Activity = Each line of the data must be copied exactly.

[Collected data entries]

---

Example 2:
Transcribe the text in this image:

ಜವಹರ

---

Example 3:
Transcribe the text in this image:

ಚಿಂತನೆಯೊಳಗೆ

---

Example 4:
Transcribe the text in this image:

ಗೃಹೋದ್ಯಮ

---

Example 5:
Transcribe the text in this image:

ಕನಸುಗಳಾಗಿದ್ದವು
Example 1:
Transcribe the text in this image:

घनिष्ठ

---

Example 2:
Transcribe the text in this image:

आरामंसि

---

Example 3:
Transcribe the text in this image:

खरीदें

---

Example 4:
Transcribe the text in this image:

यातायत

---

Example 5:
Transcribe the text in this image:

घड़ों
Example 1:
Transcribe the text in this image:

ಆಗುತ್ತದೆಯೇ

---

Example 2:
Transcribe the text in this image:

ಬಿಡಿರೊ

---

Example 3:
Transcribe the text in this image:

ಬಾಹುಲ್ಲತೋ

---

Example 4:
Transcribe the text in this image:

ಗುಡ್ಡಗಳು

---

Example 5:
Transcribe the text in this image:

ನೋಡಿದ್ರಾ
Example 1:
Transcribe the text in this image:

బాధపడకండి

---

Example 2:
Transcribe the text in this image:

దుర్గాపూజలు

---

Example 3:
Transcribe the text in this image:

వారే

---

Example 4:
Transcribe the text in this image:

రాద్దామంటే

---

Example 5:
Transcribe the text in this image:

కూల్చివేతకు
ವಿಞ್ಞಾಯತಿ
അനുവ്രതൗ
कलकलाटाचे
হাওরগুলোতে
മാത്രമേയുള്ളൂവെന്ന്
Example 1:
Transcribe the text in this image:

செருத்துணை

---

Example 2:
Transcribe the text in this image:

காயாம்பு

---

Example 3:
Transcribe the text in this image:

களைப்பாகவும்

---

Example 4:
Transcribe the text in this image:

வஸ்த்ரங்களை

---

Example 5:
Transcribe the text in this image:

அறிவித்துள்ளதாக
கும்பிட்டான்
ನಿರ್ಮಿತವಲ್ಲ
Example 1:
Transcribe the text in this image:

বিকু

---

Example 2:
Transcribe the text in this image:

Output of the exercise =
---

Example 2:
Transcribe the text in this image:

ಜವಹರ

---

Example 3:
Transcribe the text in this image:

ಚಿಂತನೆಯೊಳಗೆ

---

Example 4:
Transcribe the text in this image:

ಗೃಹೋದ್ಯಮ

---

Example 5:
Transcribe the text in this image:

ಕನಸುಗಳಾಗಿದ್ದವು
Example 1:
Transcribe the text in this image:

घनिष्ठ

---

Example 2:
Transcribe the text in this image:

आरामंसि

---

Example 3:
Transcribe the text in this image:

खरीदें

---

Example 4:
Transcribe the text in this image:

यातायत

---

Example 5:
Transcribe the text in this image:

घड़ों
Example 1:
Transcribe the text in this image:

ಆಗುತ್ತದೆಯೇ

---

Example 2:
Transcribe the text in this image:

ಬಿಡಿರೊ

---

Example 3:
Transcribe the text in this image:

ಬಾಹುಲ್ಲತೋ

---

Example 4:
Transcribe the text in this image:

ಗುಡ್ಡಗಳು

---

Example 5:
Transcribe the text in this image:

ನೋಡಿದ್ರಾ
Example 1:
Transcribe the text in this image:

బాధపడకండి

---

Example 2:
Transcribe the text in this image:

దుర్గాపూజలు

---

Example 3:
Transcribe the text in this image:

వారే

---

Example 4:
Transcribe the text in this image:

రాద్దామంటే

---

Example 5:
Transcribe the text in this image:

కూల్చివేతకు
ವಿಞ್ಞಾಯತಿ
അനുവ്രതൗ
कलकलाटाचे
হাওরগুলোতে
മാത്രമേയുള്ളൂവെന്ന്
Example 1:
Transcribe the text in this image:

செருத்துணை

---

Example 2:
Transcribe the text in this image:

காயாம்பு

---

Example 3:
Transcribe the text in this image:

களைப்பாகவும்

---

Example 4:
Transcribe the text in this image:

வஸ்த்ரங்களை

---

Example 5:
Transcribe the text in this image:

அறிவித்துள்ளதாக
கும்பிட்டான்
ನಿರ್ಮಿತವಲ್ಲ
Example 1:
Transcribe the text in this image:

বিকু

---

Example 2:
Transcribe the text in this image:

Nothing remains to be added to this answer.